A mile well-driven
I learned today the phrase “courage and passion for lives well-lived.” Learned by reading it in a book that was co-authored by a college classmate of mine.
Diane and I woke up this morning in our Florida vacation house where we plan to stay until mid-February. Today is the same as most other days we have spent here except on this Sunday we went to church in the morning and will be watching the Super Bowl game with neighbors later.
I recently reconnected via the internet with an old college classmate of mine and learned that he co-authored a book, Wide Awake: Three Minutes a Day to an Inspired Life by Kate Sholonski and David Larson. I remember him as a great guy in college and bought his book the day I learned of it. After college, I worked in a number of fields and finally grew up to become a truck driver. Dave grew up to become a psychologist.
Of course the jokes come to mind. If you had gone to him earlier, you would not be a truck driver today. How convenient, every truck driver should have a psychologist for a friend. Let’s leave the jokes alone and think about something more uplifting. Let’s think about a mile well-driven.
I have only started the book and did not even get through the front matter before the book put me deep in thought. In the acknowledgment section the authors “… bow to our clients, whose courage and passion for lives well-lived has [SIC] energized and enlivened our own journey toward fulfillment, joy and peace.”
That’s the kind of stuff you expect to hear from a couple of psychologists who have the luxury of being on a journey toward fulfillment, joy and peace. If you ask over-the-road truckers what kind of journey they are on, they would say something like: on the Buckeye toward Chicago, Albuquerque to Seattle, lettuce from California to Florida, oversize pulling 97,000 lbs. up Fancy Gap, pad wrap into Manhattan or finally home after three weeks out. You’d have to ask a million of them where they were headed before one might say “I am on a journey toward fulfillment, joy and peace.”
But as I thought about it, it came to mind that the two journeys are not so different. And as I thought about it more, I realized that a trucker who seeks fulfillment, joy and peace, and happens to be behind the wheel, can be on both journeys in the same instant by doing nothing more than thinking, not about a life well-lived, but about a mile well-driven.

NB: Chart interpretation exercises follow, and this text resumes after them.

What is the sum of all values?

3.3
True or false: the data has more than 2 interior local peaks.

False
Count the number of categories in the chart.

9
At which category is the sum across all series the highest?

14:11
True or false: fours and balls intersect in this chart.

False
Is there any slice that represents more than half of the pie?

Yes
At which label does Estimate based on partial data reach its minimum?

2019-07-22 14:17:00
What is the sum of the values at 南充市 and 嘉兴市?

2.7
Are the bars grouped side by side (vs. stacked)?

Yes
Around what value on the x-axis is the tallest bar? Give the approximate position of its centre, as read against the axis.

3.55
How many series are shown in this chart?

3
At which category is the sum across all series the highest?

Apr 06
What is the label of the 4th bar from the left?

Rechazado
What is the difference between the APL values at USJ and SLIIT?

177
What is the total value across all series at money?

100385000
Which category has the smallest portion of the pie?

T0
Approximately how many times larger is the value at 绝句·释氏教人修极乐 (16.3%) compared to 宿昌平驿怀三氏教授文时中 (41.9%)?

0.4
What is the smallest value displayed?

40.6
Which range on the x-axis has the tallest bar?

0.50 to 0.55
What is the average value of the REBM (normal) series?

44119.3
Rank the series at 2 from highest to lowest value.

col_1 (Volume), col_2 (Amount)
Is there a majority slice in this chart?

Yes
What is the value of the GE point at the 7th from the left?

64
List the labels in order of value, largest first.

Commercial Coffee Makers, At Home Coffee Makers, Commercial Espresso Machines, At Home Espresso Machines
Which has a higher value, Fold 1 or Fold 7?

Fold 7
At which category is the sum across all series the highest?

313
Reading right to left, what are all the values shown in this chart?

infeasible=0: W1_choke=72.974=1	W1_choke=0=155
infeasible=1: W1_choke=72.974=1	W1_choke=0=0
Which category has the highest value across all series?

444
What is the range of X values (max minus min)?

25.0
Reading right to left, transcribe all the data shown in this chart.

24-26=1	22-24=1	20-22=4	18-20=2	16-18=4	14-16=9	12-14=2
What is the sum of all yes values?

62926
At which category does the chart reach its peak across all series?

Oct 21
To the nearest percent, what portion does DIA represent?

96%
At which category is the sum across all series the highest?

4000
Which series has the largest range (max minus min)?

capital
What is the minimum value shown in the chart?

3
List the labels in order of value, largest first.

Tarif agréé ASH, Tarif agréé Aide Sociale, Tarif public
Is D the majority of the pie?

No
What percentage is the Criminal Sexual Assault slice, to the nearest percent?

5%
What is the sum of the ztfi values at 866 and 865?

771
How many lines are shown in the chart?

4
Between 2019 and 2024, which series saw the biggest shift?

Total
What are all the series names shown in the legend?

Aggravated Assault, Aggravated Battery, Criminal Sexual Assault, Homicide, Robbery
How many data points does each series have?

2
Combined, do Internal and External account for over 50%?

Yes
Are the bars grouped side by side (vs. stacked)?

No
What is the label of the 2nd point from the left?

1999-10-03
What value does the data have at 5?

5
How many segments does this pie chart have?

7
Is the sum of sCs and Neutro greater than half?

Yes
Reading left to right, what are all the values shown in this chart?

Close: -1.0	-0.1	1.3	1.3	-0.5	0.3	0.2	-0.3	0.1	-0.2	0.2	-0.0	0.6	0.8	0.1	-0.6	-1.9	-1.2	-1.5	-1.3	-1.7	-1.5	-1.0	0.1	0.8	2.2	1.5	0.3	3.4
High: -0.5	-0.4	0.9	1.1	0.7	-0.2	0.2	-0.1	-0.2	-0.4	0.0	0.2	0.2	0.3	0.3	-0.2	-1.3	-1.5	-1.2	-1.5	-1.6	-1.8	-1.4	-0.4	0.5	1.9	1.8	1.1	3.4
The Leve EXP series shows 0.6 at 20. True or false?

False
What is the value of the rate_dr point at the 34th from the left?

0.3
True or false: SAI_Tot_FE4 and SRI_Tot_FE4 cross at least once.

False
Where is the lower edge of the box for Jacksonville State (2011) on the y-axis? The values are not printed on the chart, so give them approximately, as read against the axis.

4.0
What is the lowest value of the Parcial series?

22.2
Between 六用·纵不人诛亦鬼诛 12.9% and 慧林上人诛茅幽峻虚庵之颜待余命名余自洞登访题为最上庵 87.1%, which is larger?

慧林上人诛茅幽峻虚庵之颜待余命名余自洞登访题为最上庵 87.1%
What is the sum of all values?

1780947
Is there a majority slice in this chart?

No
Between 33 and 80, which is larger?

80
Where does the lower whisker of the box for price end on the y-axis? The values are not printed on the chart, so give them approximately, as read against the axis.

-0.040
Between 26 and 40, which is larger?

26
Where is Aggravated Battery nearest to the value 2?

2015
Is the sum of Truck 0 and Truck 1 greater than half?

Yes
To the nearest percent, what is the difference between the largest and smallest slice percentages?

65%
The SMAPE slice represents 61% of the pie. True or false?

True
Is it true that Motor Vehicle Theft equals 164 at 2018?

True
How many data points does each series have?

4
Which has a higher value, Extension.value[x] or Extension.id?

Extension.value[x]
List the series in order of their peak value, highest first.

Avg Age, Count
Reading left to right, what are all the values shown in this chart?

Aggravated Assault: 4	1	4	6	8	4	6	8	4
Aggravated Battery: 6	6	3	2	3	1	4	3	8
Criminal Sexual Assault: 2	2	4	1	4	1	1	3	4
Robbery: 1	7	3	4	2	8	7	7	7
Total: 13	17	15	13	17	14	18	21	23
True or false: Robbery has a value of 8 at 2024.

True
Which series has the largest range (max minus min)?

You don’t have to have something wrong with you to get in touch with what’s right. You don’t have to hire a psychologist to lead you out of a meaningless life. You don’t need a personal trainer or new-age guru to show you the way. You don’t need to buy self-help books. You don’t even need to pray to Jesus to ask him to change you into the person he wants you to be.
All you have to do is drive your truck; drive your truck and think about a mile well-driven.
Truckers are widely said by other truckers to be people who don’t agree on anything. But if you invited some into a room and asked them to describe a mile well-driven, I think most would agree on a list in short order. It’s not difficult to complete a mile well-driven. You simply do what good drivers do.
A mile well-driven would be completed by a driver who is wide awake in every sense. He or she would be alert and paying attention behind the wheel. The hazards would be identified well ahead. The truck being driven would be properly pre-tripped. All road signs would be read. All mirrors would be regularly scanned. Turn signals would be used with every lane change. Safe distances would be maintained.
The colors would be noticed, the sounds heard and the sights enjoyed. Satisfaction would be found in the knowledge that you and others on the road are safe because you are who you are. Pride would be felt because your shipper’s goods are secure and the people who will use them are being well served. Good feelings would rise because you are tuned in and at the top of your game.
A mile well-driven is completed by driving your truck moment by moment. A stress-filled moment in which a four-wheeler cuts you off and forces you to stomp on your brakes is bracketed by other moments in which positive energy flows. A brake-stomp moment is over as fast is it starts. In a mile well-driven, it’s not about that four-wheeler who cut you off. It’s about the mile well-driven. The good moments rule while the bad become simply part of the game.